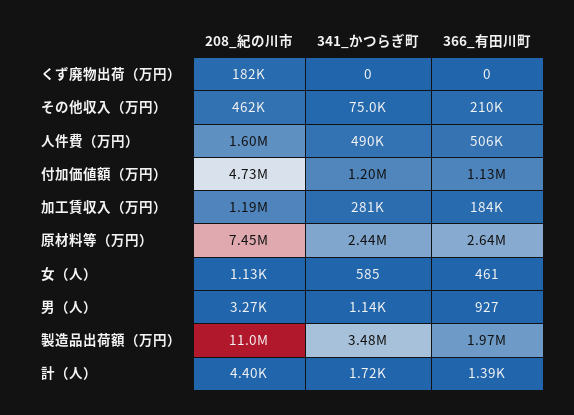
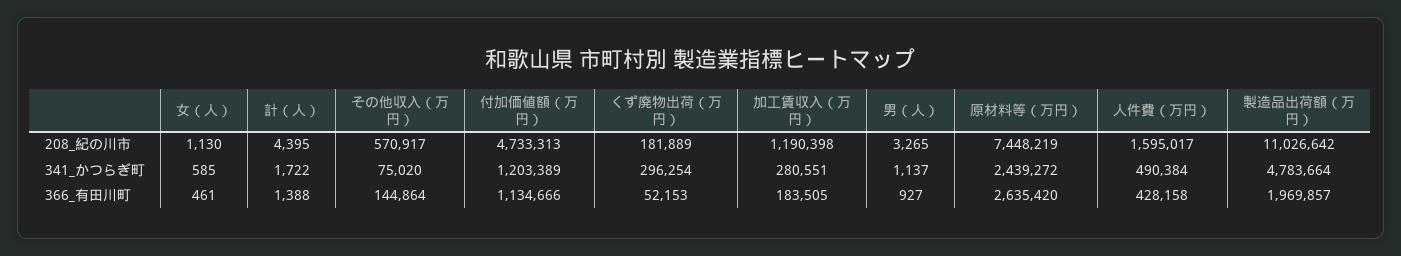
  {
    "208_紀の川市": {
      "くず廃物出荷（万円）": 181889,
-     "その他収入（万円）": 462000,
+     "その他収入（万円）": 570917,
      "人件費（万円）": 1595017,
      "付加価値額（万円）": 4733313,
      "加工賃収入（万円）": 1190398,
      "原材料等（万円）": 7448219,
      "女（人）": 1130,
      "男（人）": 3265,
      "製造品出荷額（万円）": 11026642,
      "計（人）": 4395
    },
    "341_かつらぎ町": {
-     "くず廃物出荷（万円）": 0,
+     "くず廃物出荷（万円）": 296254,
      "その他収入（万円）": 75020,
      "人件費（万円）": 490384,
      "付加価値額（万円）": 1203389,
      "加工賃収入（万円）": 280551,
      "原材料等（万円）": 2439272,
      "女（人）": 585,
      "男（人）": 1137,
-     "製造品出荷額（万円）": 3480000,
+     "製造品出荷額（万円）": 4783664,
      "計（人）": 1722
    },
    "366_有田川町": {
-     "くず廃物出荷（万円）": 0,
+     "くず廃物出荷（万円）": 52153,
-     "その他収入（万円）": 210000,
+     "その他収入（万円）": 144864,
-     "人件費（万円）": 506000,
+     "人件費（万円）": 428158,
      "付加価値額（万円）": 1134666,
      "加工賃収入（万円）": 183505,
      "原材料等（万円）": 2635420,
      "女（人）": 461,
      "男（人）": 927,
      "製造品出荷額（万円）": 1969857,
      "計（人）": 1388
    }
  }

* * *

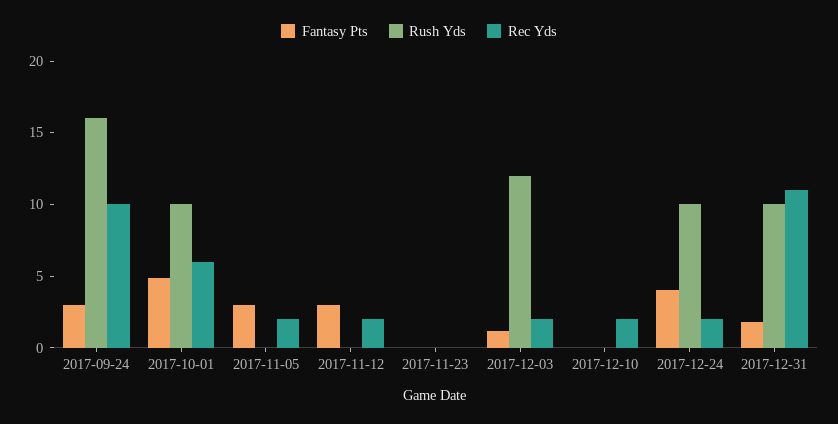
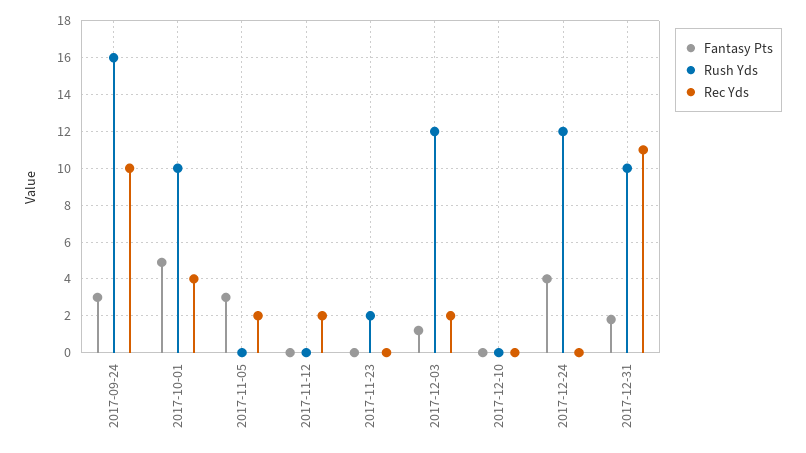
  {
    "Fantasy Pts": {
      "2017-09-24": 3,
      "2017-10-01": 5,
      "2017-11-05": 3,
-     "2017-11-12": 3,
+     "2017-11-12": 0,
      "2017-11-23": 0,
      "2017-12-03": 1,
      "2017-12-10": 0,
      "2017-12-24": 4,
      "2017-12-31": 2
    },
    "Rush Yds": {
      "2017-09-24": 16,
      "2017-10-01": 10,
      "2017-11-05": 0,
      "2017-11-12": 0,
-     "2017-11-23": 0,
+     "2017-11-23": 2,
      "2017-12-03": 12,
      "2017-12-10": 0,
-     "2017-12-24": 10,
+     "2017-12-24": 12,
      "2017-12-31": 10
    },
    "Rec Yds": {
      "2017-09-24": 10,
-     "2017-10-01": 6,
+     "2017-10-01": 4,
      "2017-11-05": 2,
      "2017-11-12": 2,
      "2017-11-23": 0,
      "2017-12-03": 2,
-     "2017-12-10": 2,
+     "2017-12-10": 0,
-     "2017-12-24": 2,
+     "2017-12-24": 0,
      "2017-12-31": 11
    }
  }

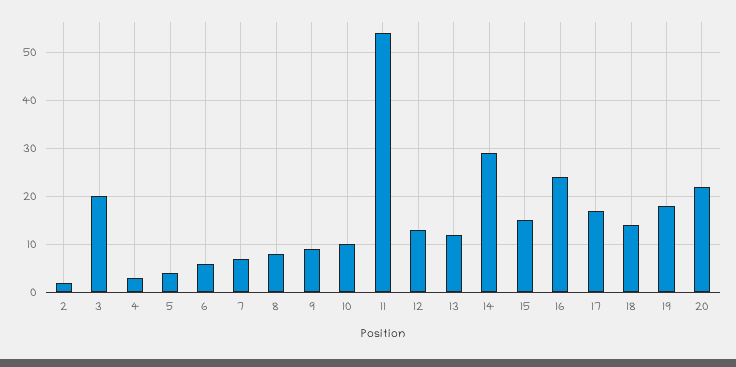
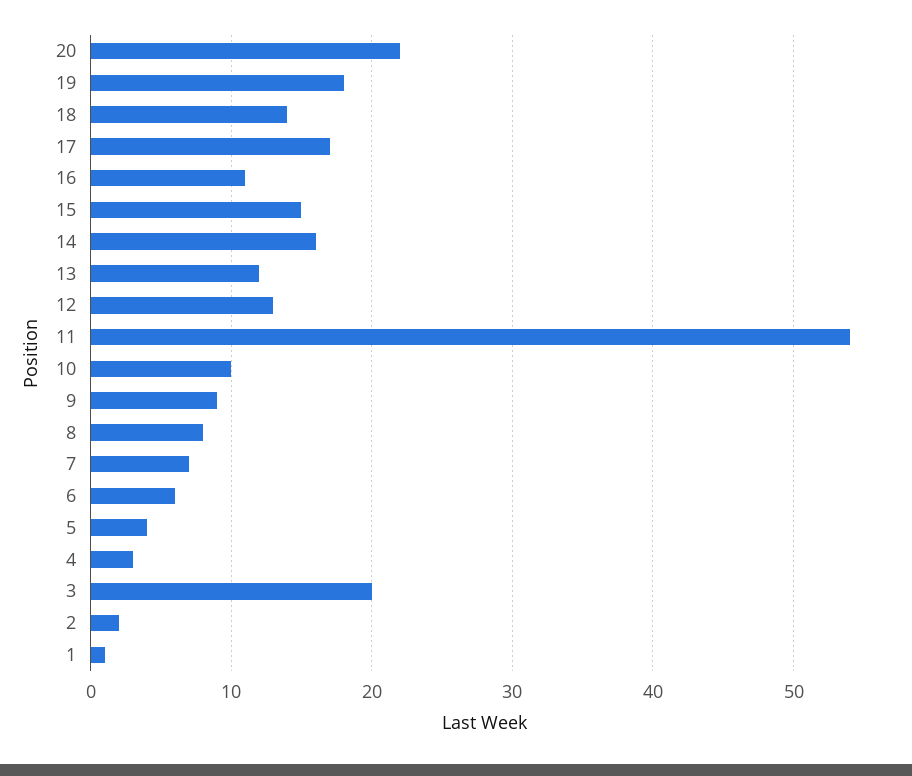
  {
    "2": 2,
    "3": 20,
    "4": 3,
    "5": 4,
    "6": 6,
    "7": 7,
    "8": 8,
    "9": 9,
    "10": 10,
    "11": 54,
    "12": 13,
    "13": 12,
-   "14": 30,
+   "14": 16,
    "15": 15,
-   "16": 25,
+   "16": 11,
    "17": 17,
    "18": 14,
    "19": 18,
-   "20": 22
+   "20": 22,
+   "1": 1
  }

==

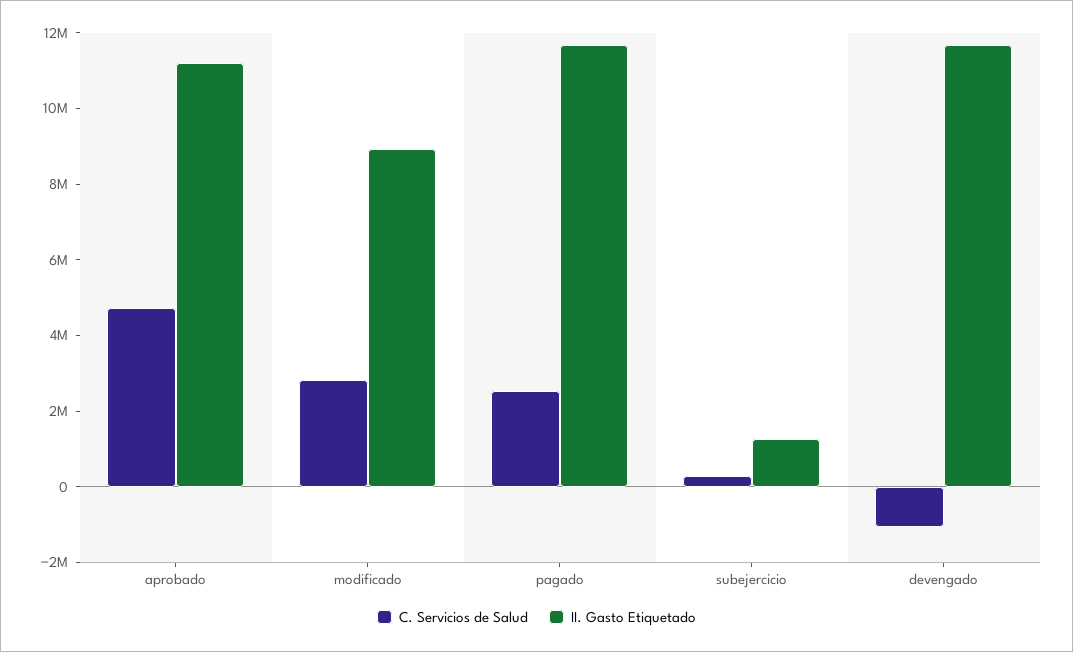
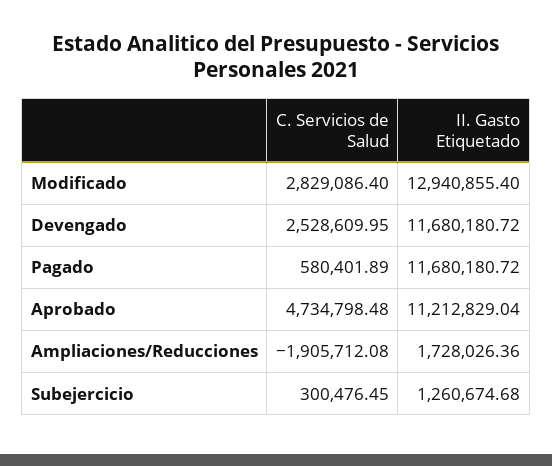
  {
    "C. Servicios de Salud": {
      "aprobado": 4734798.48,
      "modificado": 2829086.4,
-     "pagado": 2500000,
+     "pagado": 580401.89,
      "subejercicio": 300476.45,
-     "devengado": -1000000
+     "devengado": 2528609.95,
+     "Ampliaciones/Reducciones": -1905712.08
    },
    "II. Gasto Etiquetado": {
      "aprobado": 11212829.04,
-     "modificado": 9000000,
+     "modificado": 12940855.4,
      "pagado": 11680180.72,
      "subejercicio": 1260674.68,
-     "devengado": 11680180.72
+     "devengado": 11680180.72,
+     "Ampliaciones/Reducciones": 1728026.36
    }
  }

→ **DESCRIPTION OF THE TASK**
Copy each line in the entries above where "くず廃物出荷" turns up.

→ **TASK SOLUTION**
      "くず廃物出荷（万円）": 181889,
-     "くず廃物出荷（万円）": 0,
+     "くず廃物出荷（万円）": 296254,
-     "くず廃物出荷（万円）": 0,
+     "くず廃物出荷（万円）": 52153,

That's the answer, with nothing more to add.